C. For the purposes of either clause (1) or clause (2) of subsection A hereof, the value of the stock of stockholders of a trust company or banking company who have, as provided in section seventy-six or section eighty-five of chapter one hundred and fifty-six B, voted against any action authorized by either of such clauses shall be ascertained in the manner provided in sections eighty-six to ninety-eight, inclusive, of said chapter one hundred and fifty-six B.
D. The continuing state-chartered stock corporation into which a trust company, banking company or a national banking association shall have been consolidated or merged or into which a federally chartered stock corporation shall have been converted under this section shall be considered the same business and corporate entity as that of the consolidating or merging or converting institution and the rights, powers and duties of the continuing trust company shall be those established by its charter; provided that if the consolidating corporations have main offices in different counties, the main office of the continuing corporation shall be the main office of that consolidating corporation which has the greater total assets on the date on which the merger or consolidation is approved by the board of directors of the last consolidating corporation so to approve; provided, further, that upon a determination by the commissioner that such consolidation is not for the purpose of circumventing any geographic restrictions on the establishment of branch offices, he may allow the main office of the consolidating corporation which has the lesser total assets on such date to be the main office of the continuing corporation.

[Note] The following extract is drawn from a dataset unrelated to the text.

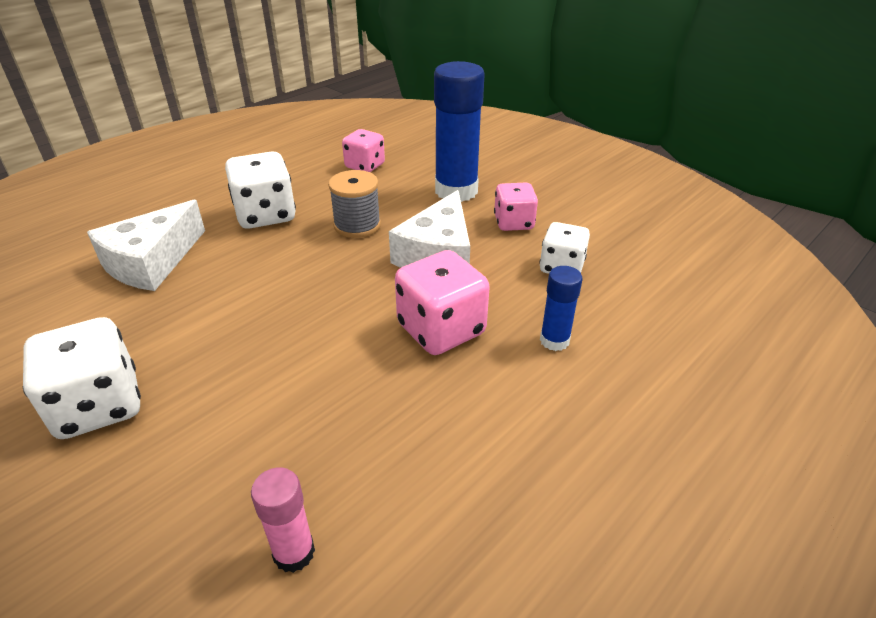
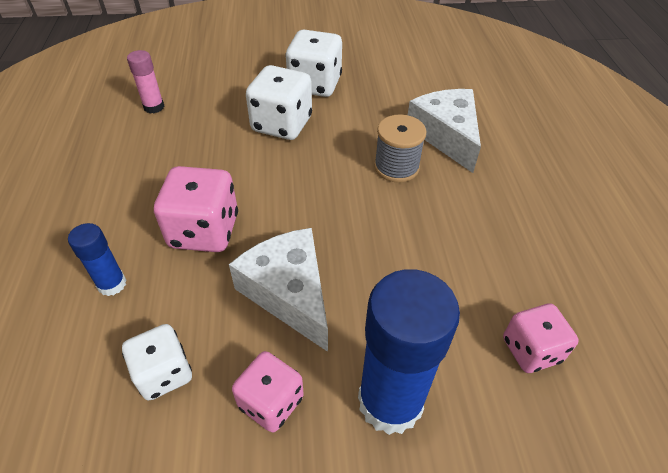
camera: 130 degrees right, 10 degrees up
(265, 215) = (470, 216): white dice -> white dice (282, 124)
(357, 225) = (395, 266): grey spool -> grey spool (396, 167)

E. The charter of any trust company or banking company which shall have been converted into a national banking association, or consolidated or merged into, or the business and substantially all of the property and assets of which shall have been purchased or absorbed by a trust company or national banking association, or the affairs of which shall have been liquidated, shall be void except for the purpose of discharging existing obligations and liabilities.
F. The provisions of section eighty of chapter one hundred and fifty-six B shall apply to consolidations and mergers of trust companies authorized under this section provided that, for this purpose, references in said section eighty to said chapter one hundred and fifty-six B shall be deemed to be to this chapter, and references in said section eighty to articles of organization shall be deemed to be to the articles of organization, including any special act of incorporation, as from time to time amended.